I was struck by two things in this meeting. Callinicos was bitter, paranoid and insulting, but ultimately running on empty.* Choonara may as well have been furniture. The only point at which the pair of them had any offensive at all was when they challenged: "you are fighting for the leadership of the party, whether you like it or not; what do you intend to do if you win?" I pointed out that I was not there as a delegate but as an individual, and that I therefore had to decline to say.
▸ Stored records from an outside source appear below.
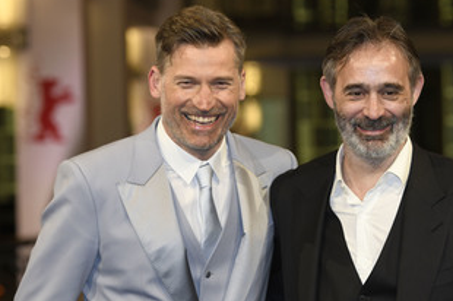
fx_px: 2124
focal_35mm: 169
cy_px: 186
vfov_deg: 8.1
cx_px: 281
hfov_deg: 12.2
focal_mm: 116
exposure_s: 1/320
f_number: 4.5
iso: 1000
Callinicos argued that we were inciting a very irresponsible rebellion since we had no perspective about how to deal with "little things like fascism and austerity that you don't want to talk about".
This was clearly cynical coming from the central committee, and not terribly convincing given the failure of our anti-austerity strategy, and the quotient and hype and bullshit surrounding our limited successes on the anti-fascism front. Nonetheless, our lack of an alternative would become a serious issue. The crisis had only just opened up a whole series of issues to do with the party's failure on gender politics, oppression, democracy, the internet, the global crisis, the analysis of neoliberalism, the state, and so on. The initial instinct of most of us in the opposition was to try to return to the resources of an untainted Cliffism - a gesture which quickly gives way to pallid sentimentality: "Hallas, there was a comrade! Widgery! Now there was a comrade! Foot! What a comrade!" And so on. But as we thought, the less it was clear that this 'tradition', for all that was good about it, possessed in itself the resources that were needed. This was one reason why, once out of the organisation, the initial wave of leavers quickly began to drift off in different directions.
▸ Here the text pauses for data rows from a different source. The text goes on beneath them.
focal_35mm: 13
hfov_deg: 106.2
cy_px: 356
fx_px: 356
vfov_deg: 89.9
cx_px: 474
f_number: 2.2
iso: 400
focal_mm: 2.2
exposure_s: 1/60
Callinicos had been angered throughout the meeting by us taking notes. He repeatedly demanded, particularly of my confederate in the meeting, "what are you doing? What are you writing? Stop writing!" At the end of the meeting, he demanded from both of us that we undertake not to publish our notes all over the internet.
"Don't worry," I told him. "This isn't for blogland."
"Get out," he snapped.
* In fairness, to him, his humour hadn't entirely deserted him. At one point, I tried to explain that this wasn't all about me, and I didn't see myself as a leader. He retorted, "you call yourself 'Lenin' on your blog." I said "yes, but with a small 'l'." "Not nearly small enough in my opinion," he rejoined. Suh-nap!